Adelia melihat mereka bertiga lari ketakutan menjadi sangat lega. Namun, jantung itu kembali berdetak dua kali lebih cepat saat pemuda itu kembali menoleh menatap Adelia. Pemuda itu melangkah mendekati Adelia.

"Ti-tidak. Ja-jangan mendekat!" ucap Adelia tanpa menatap wajah pemuda itu.

Pemuda itu mencebik. "Apa aku terlihat menakutkan?" Dia menghela napas panjang. "Maaf, jika aku membuatmu takut."

Perlahan Adel mulai memberanikan diri menatap pemuda yang berdiri di depannya.

"Apa mereka teman-temanmu?" tanyanya.

Adel hanya menjawab dengan menganggukkan kepalanya.

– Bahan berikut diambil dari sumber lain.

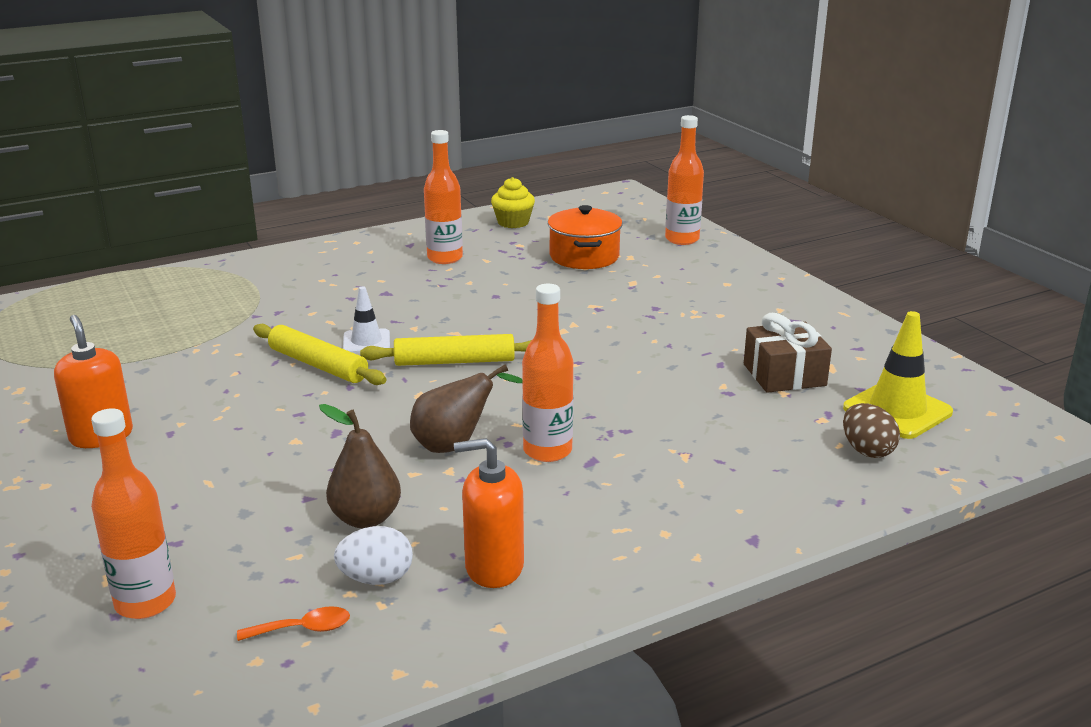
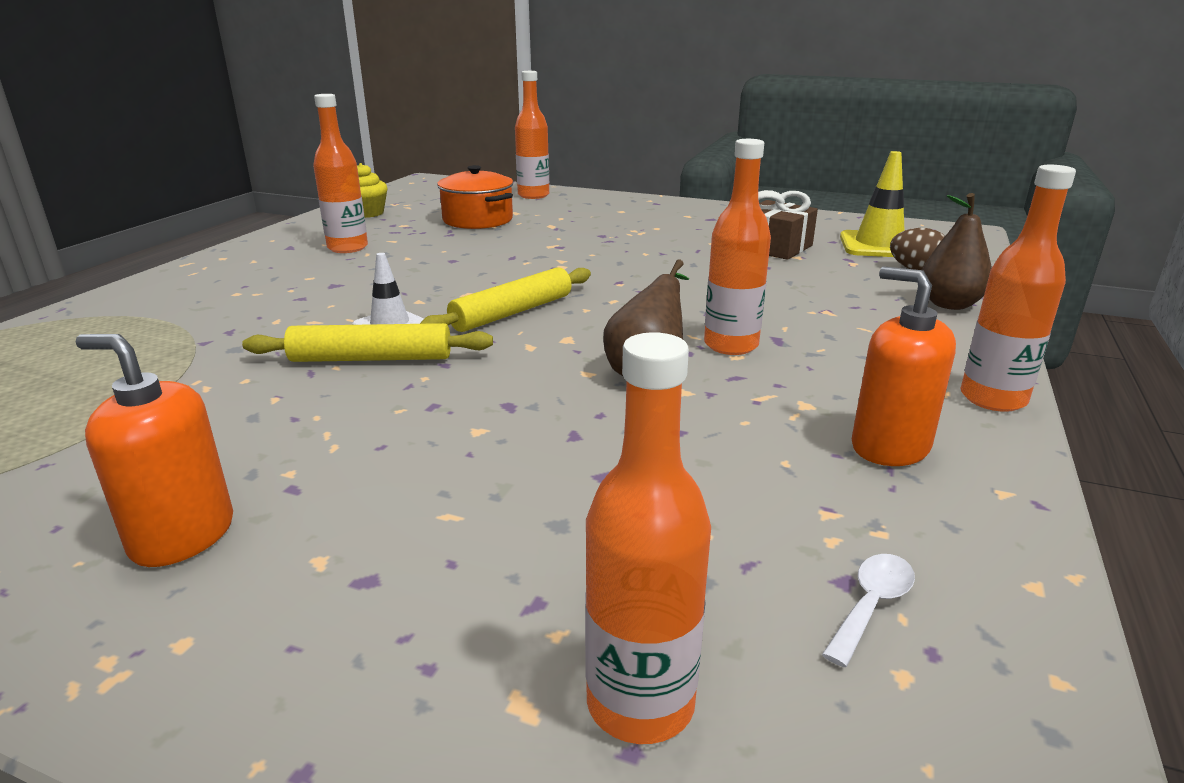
camera: 40 degrees left, 0 degrees up
(303, 629) = (871, 605): orange spoon -> white spoon
(365, 518) = (699, 464): brown pear -> brown pear (949, 304)
(376, 579) = (825, 512): white egg -> none
(494, 567) = (889, 447): orange soap dispenser -> orange soap dispenser turned 90 degrees clockwise
(642, 577) = (993, 399): none -> orange bottle

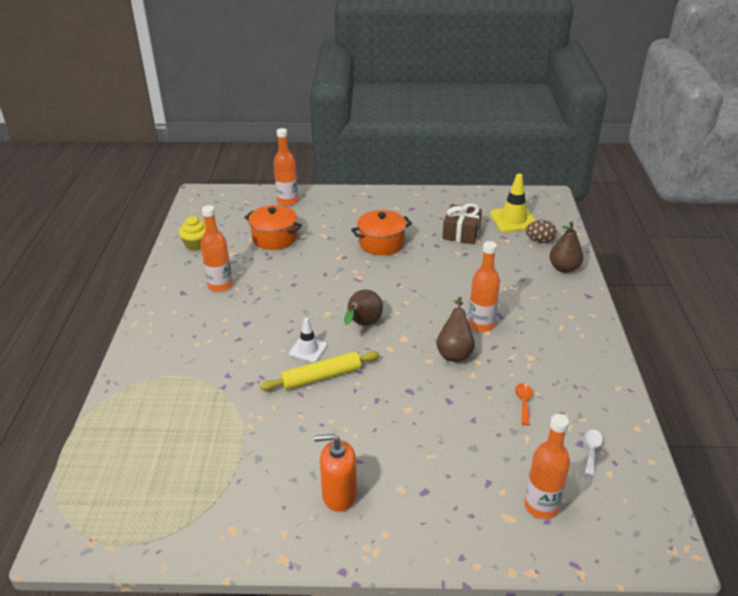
camera: 20 degrees left, 10 degrees up
(512, 312) = (362, 324): yellow rolling pin -> brown pear
(631, 241) = (381, 243): none -> orange pot
(741, 470) = (523, 402): none -> orange spoon
(889, 447) = (571, 374): orange soap dispenser -> none
(993, 399) = (600, 334): orange bottle -> none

"Kenapa mereka mengejarmu?"

Adel diam, dia tidak ingin menjawab karena baginya pemuda itu adalah orang asing. Bukan hanya itu saja, Adel juga merasa jika pemuda itu adalah seorang preman jalanan.

"Maaf, jika aku banyak bertanya. Kau bisa berdiri?" Pemuda itu hendak menolong Adelia.

"Berhenti. A-aku bisa berdiri sendiri dan aku tidak apa-apa. Terima kasih." Adelia segera berdiri dan bergegas pergi meninggalkannya.

Pemuda itu memperhatikan telapak tangannya sendiri dengan seksama. Dia kembali mencebik saat menyadarinya hal itu.

"Pantas saja dia menolaknya. Mungkin tanda ini yang membuatnya bergidik ngeri melihatku. Aku benar-benar membuat mereka ketakutan." Pemuda itu kembali menutupkan tudung hoodie-nya ke kepalanya. Memasukkan kedua tangannya ke saku dan melangkah pergi.

Adelia selamat karena dia bertemu dengan sosok pemuda misterius dengan tatapan maut di sebuah gang kecil. Malam itu penampilannya memang bisa dibilang berantakan. Wajahnya penuh dengan luka dan darah yang mengering. Hal itu pula yang membuat Sarah, Freya, dan Jehan lari ketakutan.

Sosok pemuda dengan tinggi 180 cm telah menjadi malaikat penyelamat Adelia. Siapakah dia?